Sunday, March 22, 2020

The COVID Recovery Will Require a Continuous War on Red Tape


Here's some welcome news. I love to see the productive sector (i.e. private sector) swinging into action in response to the coronavirus crisis. But why is federal permission needed before private companies can start cranking-out respirators or any other pieces of medical equipment? And how does that square with our boasts about being a "free country"? 

It's encouraging to see President Trump clearing-away the massive knot of red tape (much of it outdated, unnecessary or just plain asinine) that normally anchors down the US economy. But why does most of this red tape exist? What purpose (aside from empowering bureaucrats and keeping lawyers and the compliance officers busy) does it serve? And do we still need it? Aren't these questions we ought to be asking not just when the shit hits the fan, but when normalcy prevails?

Just imagine what we could accomplish -- just imagine how much more dynamic and responsive the US economy would be -- if we could make these emergency measures permanent once the crisis passes. Trump has had unheralded success in his first term slicing and dicing red tape. It's a story that doesn't get told because the press and pundits would prefer to focus on the tweets and the gaffes and the "unpresidential" antics. And the economy was strongly responding until the outbreak occurred. 

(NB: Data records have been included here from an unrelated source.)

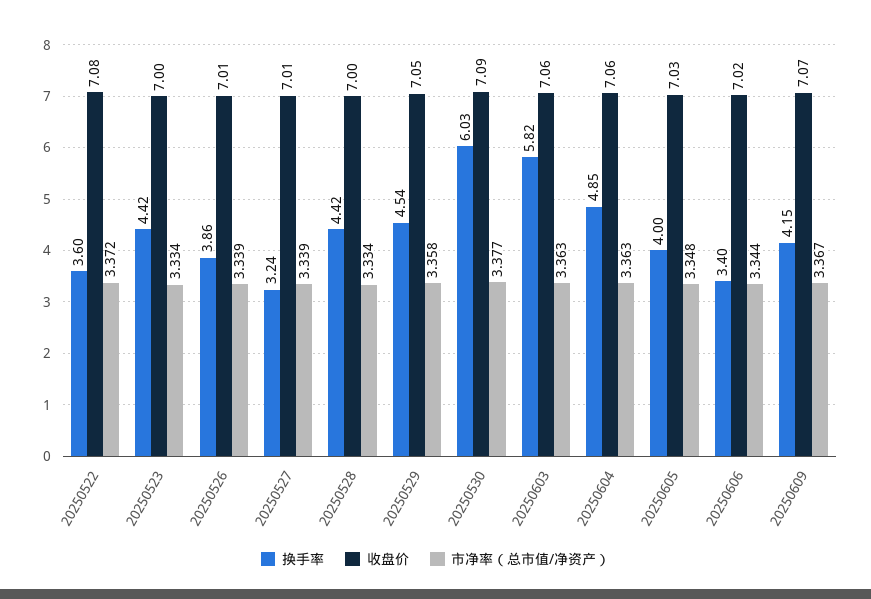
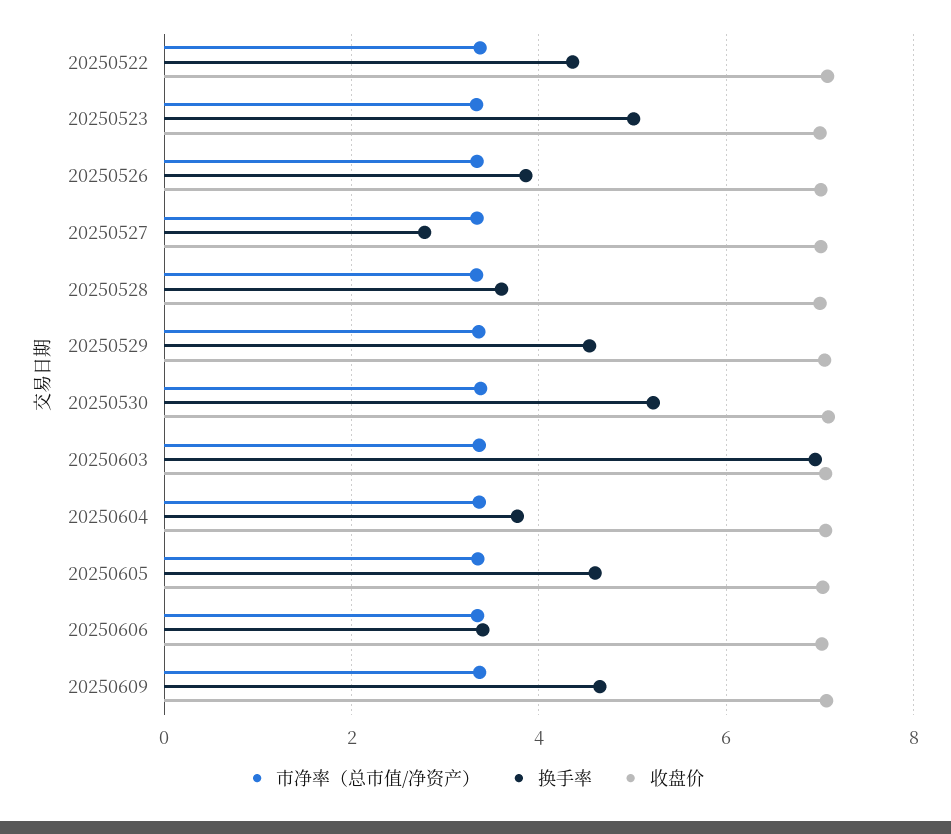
  {
    "换手率": {
-     "20250522": 3.6,
+     "20250522": 4.4,
-     "20250523": 4.42,
+     "20250523": 5,
      "20250526": 3.86,
-     "20250527": 3.24,
+     "20250527": 2.8,
-     "20250528": 4.42,
+     "20250528": 3.6,
      "20250529": 4.54,
-     "20250530": 6.03,
+     "20250530": 5.2,
-     "20250603": 5.82,
+     "20250603": 7,
-     "20250604": 4.85,
+     "20250604": 3.8,
-     "20250605": 4,
+     "20250605": 4.6,
      "20250606": 3.4,
-     "20250609": 4.15
+     "20250609": 4.6
    },
    "收盘价": {
      "20250522": 7.08,
      "20250523": 7,
      "20250526": 7.01,
      "20250527": 7.01,
      "20250528": 7,
      "20250529": 7.05,
      "20250530": 7.09,
      "20250603": 7.06,
      "20250604": 7.06,
      "20250605": 7.03,
      "20250606": 7.02,
      "20250609": 7.07
    },
    "市净率（总市值/净资产）": {
      "20250522": 3.372,
      "20250523": 3.334,
      "20250526": 3.339,
      "20250527": 3.339,
      "20250528": 3.334,
      "20250529": 3.358,
      "20250530": 3.377,
      "20250603": 3.363,
      "20250604": 3.363,
      "20250605": 3.348,
      "20250606": 3.344,
      "20250609": 3.367
    }
  }

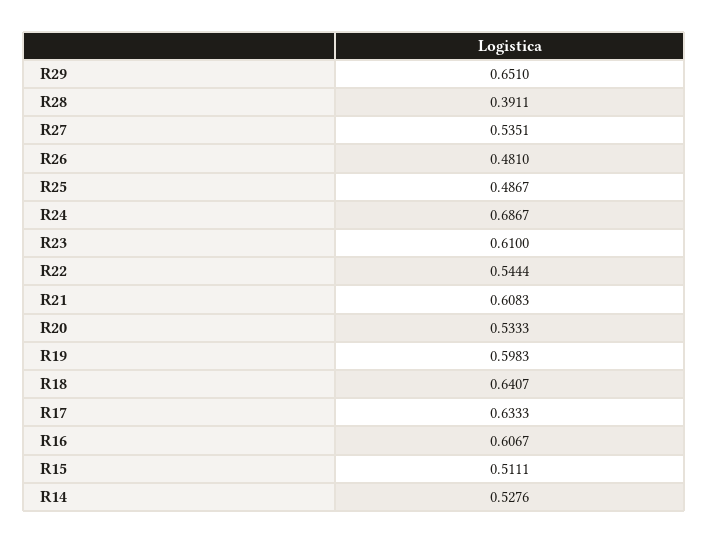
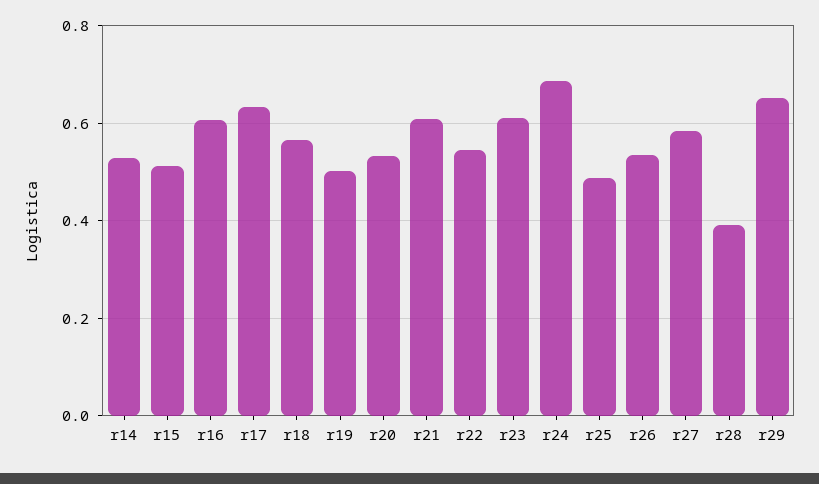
  {
    "R29": 0.651,
    "R28": 0.3911,
-   "R27": 0.5351,
+   "R27": 0.58,
-   "R26": 0.481,
+   "R26": 0.54,
    "R25": 0.4867,
    "R24": 0.6867,
    "R23": 0.61,
    "R22": 0.5444,
    "R21": 0.6083,
    "R20": 0.5333,
-   "R19": 0.5983,
+   "R19": 0.5,
-   "R18": 0.6407,
+   "R18": 0.56,
    "R17": 0.6333,
    "R16": 0.6067,
    "R15": 0.5111,
    "R14": 0.5276
  }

We'll need much more regulatory relief in order to speed the post-COVID recovery. We'll need to continue emergency rules reductions after the human health crisis wanes and we turn our attention to saving and restoring our economic health.

No one other than Trump has the steel stones necessary to throw out the old rule book and rein-in the regulatory superstate. This is where his brashness, bravado and take-no-prisoners attitude become assets, not liabilities. Can anyone imagine a regulation-worshipping liberal like Bernie or Biden doing that? I can't.